Start-ups are by their nature focused on the short term future, Growing the business, Hiring people, finding customers, Managing the business, dealing with the bureaucracy etc. etc.
But if we were to take the long term view like Toyota for example who have a 50 year plan we would probably be considering what we will do when we want to make our exit from the business.
I know that when I started the first business I had one child and with the hope of my naivety I named the business Peter Cronin and Son. Now years later I recognise that somewhere in my head I was thinking that when I wanted to retire I hoped that my son would take over the business.
Now I am looking at the reality of later life one of the things I have to look at is an exit plan, a way out that will contribute to supporting me in my old age and if I had been smart I would have been more proactive when I was younger. The problem is that when you are raising children etc. there often is no time never mind money to consider what about when I am old.
With the changes in the older population the state is changing the rules. The old age pension will be pushed out to 68 in the short term and 70 in the medium term. But it is critically important to ensure that you are eligible for a contributory old age pension. I mean who wants to be means tested in your 70’s or 80’s?
This is complicated but what you need in essence is an average of 48 contributions (class A or S) every year of your working life from whenever you started. My advice: Check it out on my welfare.ie.
But do you fancy living your later years on an income of €243 a week or simply €1075 a month.
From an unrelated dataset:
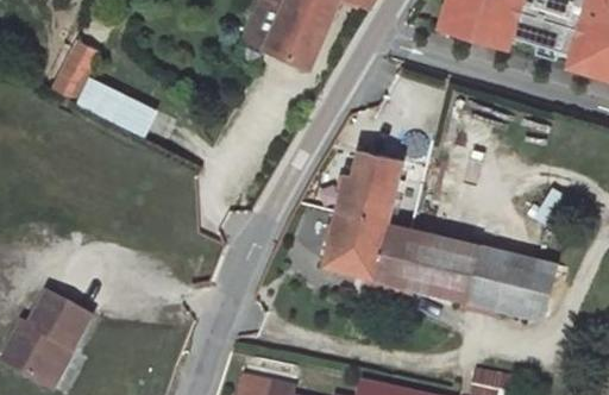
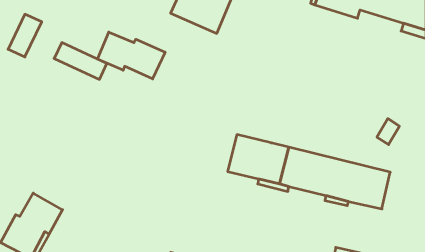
building: [50,38,98,99] -> [8,14,42,57]
building: none -> [97,32,165,79]
building: [337,150,401,222] -> none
Okay that rises to a whopping €405 (21½K) for a couple or €487 or €26,000 if both people qualify in their own right.
That doesn’t suggest a good quality of life to me.
If you were to have another 1000 a month you would need to have a fund in the region of 400,000 assuming you lived into your 80s.
How will you provide for this? Lots of people downsize their home and buy something smaller and cheaper and generate a fund that way.
Some buy a private pension. As a sole trader you can invest an amount from the profits of the business tax free that is equal to your salary. If you are a limited company there is no effective limit to how much you can invest.
If the fund is well managed – this is the real research you need to do: find the best fund to make your pension grow.
For example:
If you put in 1000 a month and the fund grew by 6% every year at the end of year 5 you would have invested 60,000 but the fund would be worth 72,000. After 10 years you would have invested 120K but the fund would be valued at 165K. Over 20 years that would create a fund of over 440K but that’s a lot of If’s. If annual inflation was 4% then the real value of the fund is reduced substantially.
The most common fund though is what you receive for the sale of your business. Who will you sell it to? How much can you expect to receive?
The normal price is 5-7 times the average net profit (which includes your salary) So let’s say the business generates an average of 40K a year for you and another 6K that you leave in the business. That would mean the annual profit is 46K and that therefore the value could be between 180K and 320K. So let’s say its 250. You can sell for 250 and assuming that you can get 5% interest by careful investment that is 12000 a year or our target €1000 a month without ever reducing the 250K
The point really is that the state pension is not enough. What will you do to make your later years quality time and what’s your exit strategy from your business?